Apesar de já saber que algumas das crianças já demonstram talento, ele afirmou que o objetivo não é o de formar nenhum campeão. “Nosso objetivo é o de ensinar disciplina, paciência, persistência, respeito e alegria”, diz.
Início e repercussão
Na comunidade do Jardim Recanto Suave moram perto de 300 famílias. São ao menos 200 crianças. Desse total, ao menos 50 frequentavam as aulas antes da pandemia.
O início foi difícil, com os alunos usando tabuleiros de papelão e tendo que sentar no chão da quadra descoberta para ter as aulas. “Com o tempo ganhamos a doação de uma lona e conseguimos cobrir o chão”, afirmou.
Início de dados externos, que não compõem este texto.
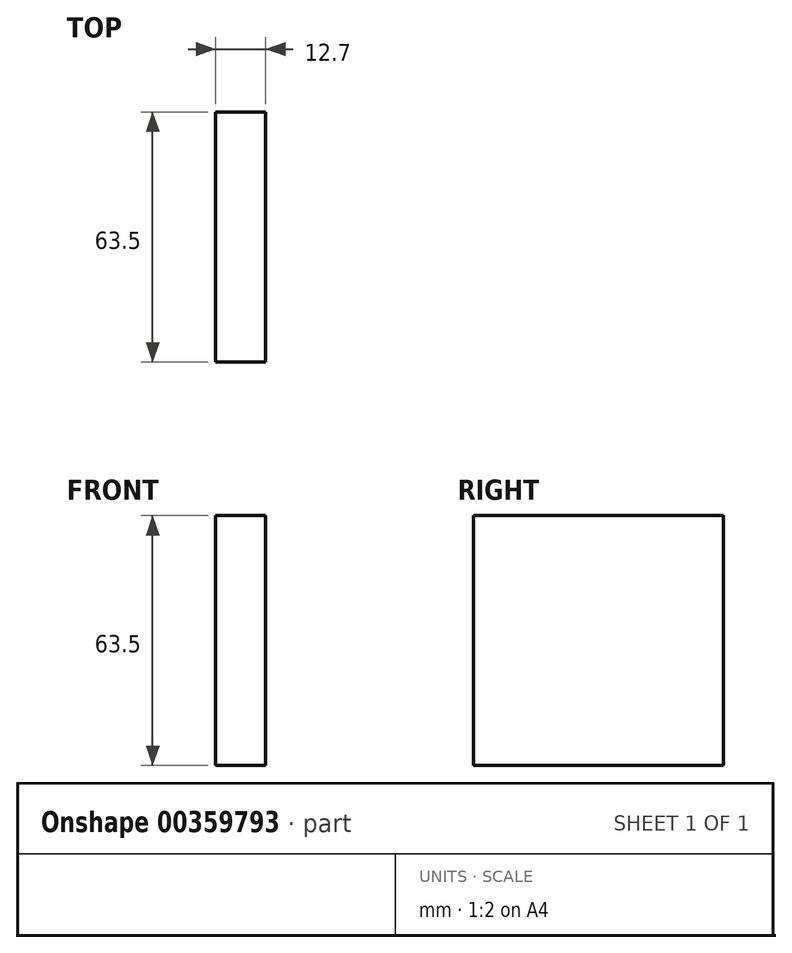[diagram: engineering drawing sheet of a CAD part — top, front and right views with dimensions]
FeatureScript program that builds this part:
annotation { "Feature Type Name" : "Feature", "Feature Type Description" : "" }
export const myFeature = defineFeature(function(context is Context, id is Id, definition is map)
    precondition{}
    {
        {
            var Q0;
            Q0=qCreatedBy(makeId("Front.planeOp"),FACE);
            var sketch = newSketch(context, id + "F0", { "sketchPlane" : qUnion([Q0])});
            skLineSegment(sketch, "E0.bottom", {"start": v(0, 0) * mm, "end": v(12.7, 0) * mm});
            skLineSegment(sketch, "E0.top", {"start": v(0, -63.5) * mm, "end": v(12.7, -63.5) * mm});
            skLineSegment(sketch, "E0.left", {"start": v(0, 0) * mm, "end": v(0, -63.5) * mm});
            skLineSegment(sketch, "E0.right", {"start": v(12.7, 0) * mm, "end": v(12.7, -63.5) * mm});
            skSolve(sketch);
        }
        {
            var Q0;
            Q0 = qSketchRegion(id + "F0", true);
            extrude(context, id + "F1", {"entities" : qUnion([Q0]), "depth" : 63.5 * mm});
        }
    });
O projeto foi ganhando adeptos e apoiadores. Entre eles está o grande mestre de xadrez Krikor Sevag Mekhitarian, atleta bicampeão brasileiro da modalidade e contratado pela equipe Fúria. Krikor fez a doação de materiais para que os jovens pudessem jogar.
Outra estrela do esporte que ajuda os garotos do xadrez de Cotia é o mestre internacional Renato Quintiliano, jogador que é um dos maiores exemplos para a garotada, já que morou perto da comunidade e hoje viaja o mundo para disputar campeonatos.
Com as doações as crianças ganharam tabuleiros, cadeiras e até uma sede.
Durante a pandemia, as atividades foram feita de forma remota. Muitos tiveram de desistir por não possuir celular ou acesso à internet. Com a ajuda de apoiadores, que doaram celulares, cerca de 30 voltaram. Agora, segundo Fábio, a ideia é que com a retomada das atividades, mais alunos possam aprender os movimentos do xadrez.